C’est une petite révolution dans le calendrier du football européen. Contrairement à la tradition des rencontres nocturnes débutant habituellement à 21 heures, l’affiche finale opposant le PSG à Arsenal se tiendra ce samedi dès 18 heures à Budapest. Cette modification majeure de l’horaire, entérinée dès la fin du mois d’août, s’appliquera désormais de manière systématique aux prochaines grandes finales de la compétition.
Les enjeux logistiques et le confort des supporters
Plusieurs facteurs ont poussé l’UEFA à revoir sa copie. Tout d’abord, avancer le match permet aux joueurs de clore une saison particulièrement éprouvante à une heure plus raisonnable. Sur le plan organisationnel, la gestion des flux autour de l’enceinte sportive est simplifiée pour les clubs et les prestataires techniques, facilitant ainsi le travail des diffuseurs.

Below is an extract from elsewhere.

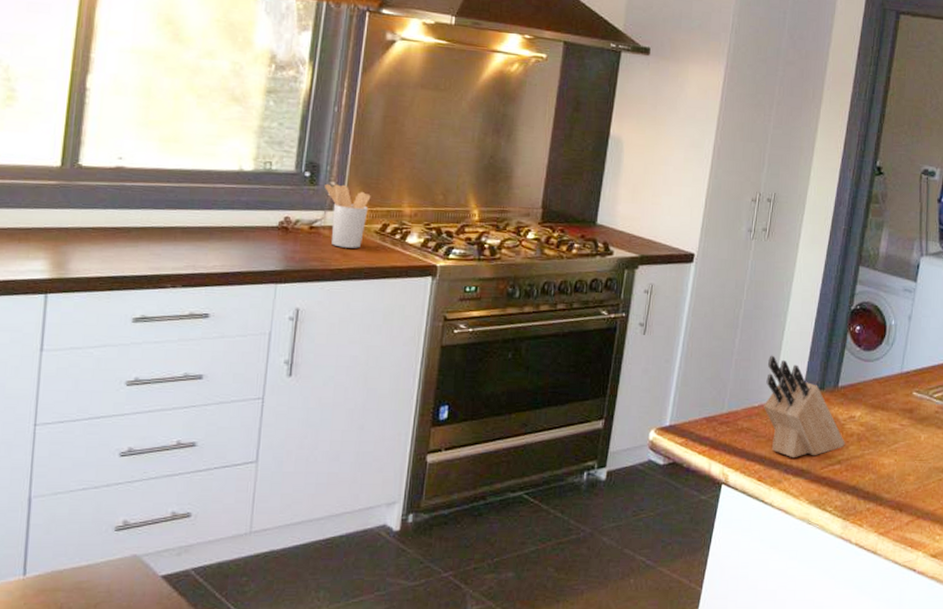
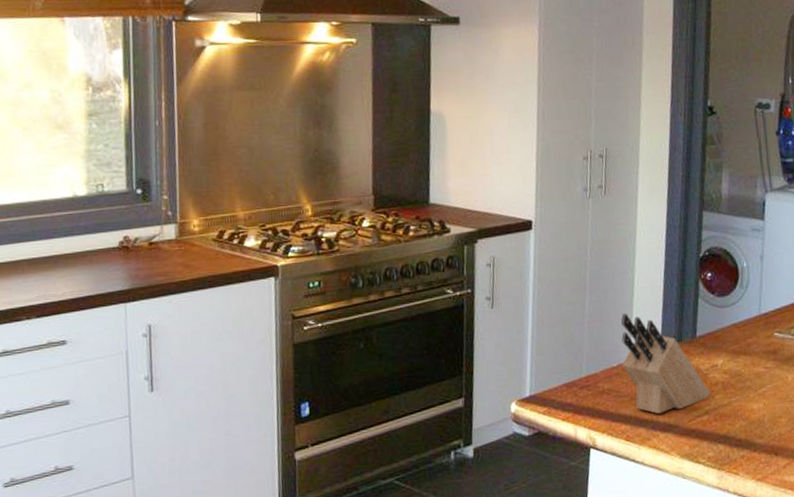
utensil holder: present [325,183,371,248] -> none [157,197,204,260]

Pour les fans ayant fait le déplacement en Hongrie, ce créneau offre une marge de manœuvre précieuse. Ce changement d’horaire permet en effet aux spectateurs de regagner leur domicile plus facilement après le coup de sifflet final, ou au contraire, de profiter des festivités d’après-match pour célébrer un éventuel titre dans les établissements locaux.
Booster l’économie locale et l’audience mondiale
L’aspect financier et social n’est pas en reste. En terminant la rencontre plus tôt, les supporters sont incités à prolonger la soirée dans les restaurants et bars de la ville hôte, dynamisant ainsi directement l’économie de Budapest. Par ailleurs, ce nouvel horaire vise à favoriser les réunions familiales devant la télévision. En Europe, les plus jeunes pourront suivre l’intégralité du duel entre Paris et Londres sans subir les contraintes d’une fin de match trop tardive.
Enfin, cette stratégie cible ouvertement le marché asiatique, dont l’intérêt pour le football européen ne cesse de croître. Si un coup d’envoi à 18 heures signifie toujours une diffusion nocturne pour des métropoles comme Tokyo (aux alentours de 1 heure du matin), cela reste bien plus accessible que les programmations précédentes qui imposaient aux fans de s’éveiller en plein milieu de la nuit.